So far, our mapping tourism project visualized the spatial patterns of tourism in Hamburg by showing all hotels & hostels. But even when we only look at the places where tourists stay, this view is incomplete. Holiday rental accommodations and camp sites for example could also be considered – and of course there are online marketplaces / community platforms like airbnb. They bring together hosts and guests and thereby offer a completely new way to explore a destination. Having stayed in great airbnb apartments in Switzerland and China, meeting wonderful people, I’m personally a big fan of this concept.
At the same time the hotel business is not amused about their new competitor. Whereas around 1,000 accommodations with a capacity of approx. 2,500 beds is a quite moderate number compared to more than 50,000 hotel beds in Hamburg, the situation in other cities (e.g. Barcelona with more than 11,000 airbnb listings) is different.
But how about the direct comparison: patterns of hotels vs. pattern of airbnb accommodations?
Let’s take a closer look (this time working with the same map style in both cases) at Hamburg’s most touristy areas.

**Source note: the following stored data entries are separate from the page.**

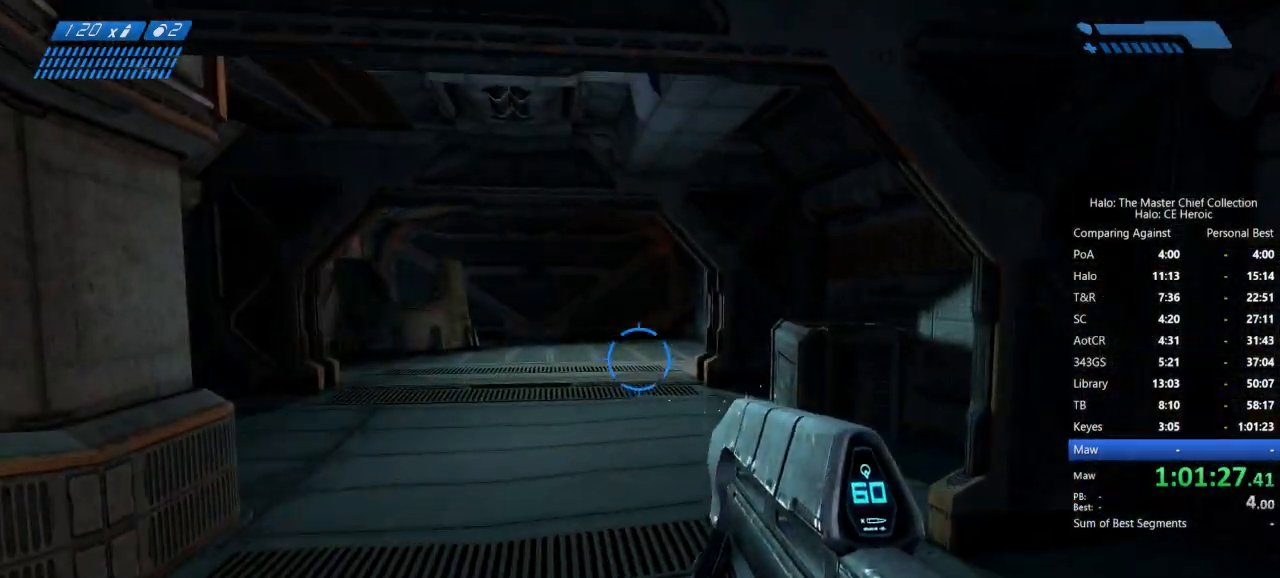
{"keys": ["w"], "mouse": []}
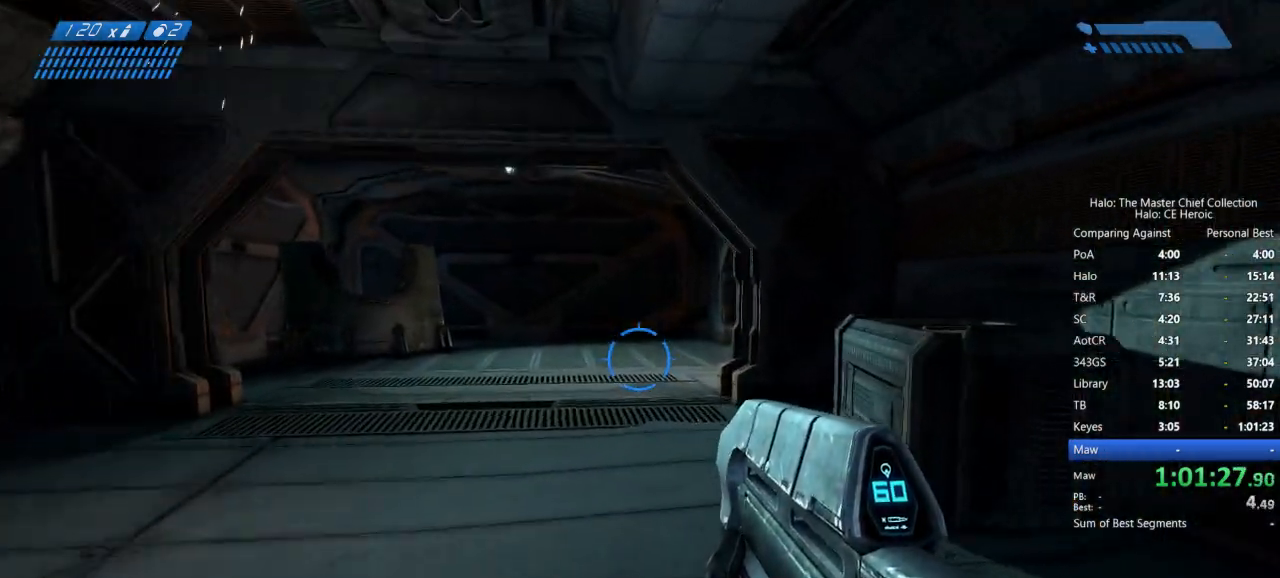
{"keys": ["w"], "mouse": [], "events": []}
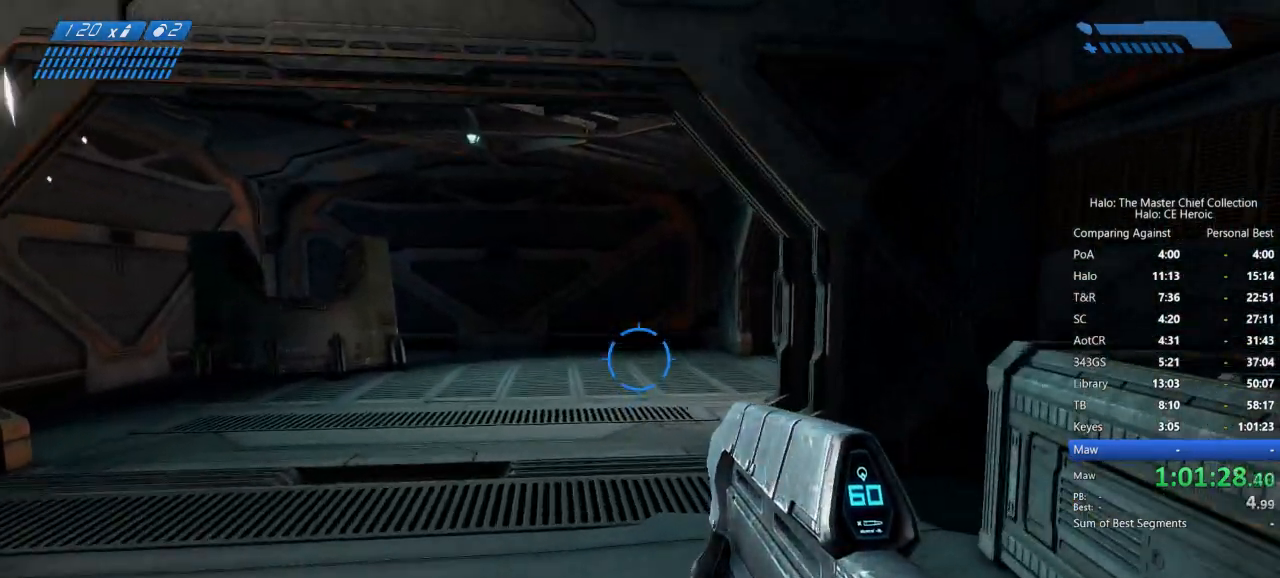
{"keys": ["w"], "mouse": []}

- The Reeperbahn (bottom centre of the image) is Hamburg’s famous amusement district. It offers a wide range of bars & clubs, hosts the red light district and seems to offer a concentration of hotels as well as airbnb accommodations.
- Totally different is the situation at Sternschanze (top centre of the image, use the arrows to change between the two images). The close-by neighborhood is a residential area which in recent years more and more developed into a tourist destination with a huge variety of bars, restaurants and fashion stores. While there are hardly any hotels to be found, there’s a strong agglomeration of airbnb accommodations.
In our opinion this distribution can be explained by the following:
- Sternschanze is Hamburg’s ‘hipster district’. It’s only logic that we see the highest agglomeration of airbnb listings in an area that’s especially popular with young people that frequently use social networks and the like.
- A system like airbnb can easily adopt to changing preferences of tourists (to be more precise, it’s of course not airbnb itself that acts, but the collectivity of apartment host). Providers like airbnb thus benefit from an accommodation demand gap in quarters with limited space for new building projects whereas tourists benefit from the adaptability of these platforms.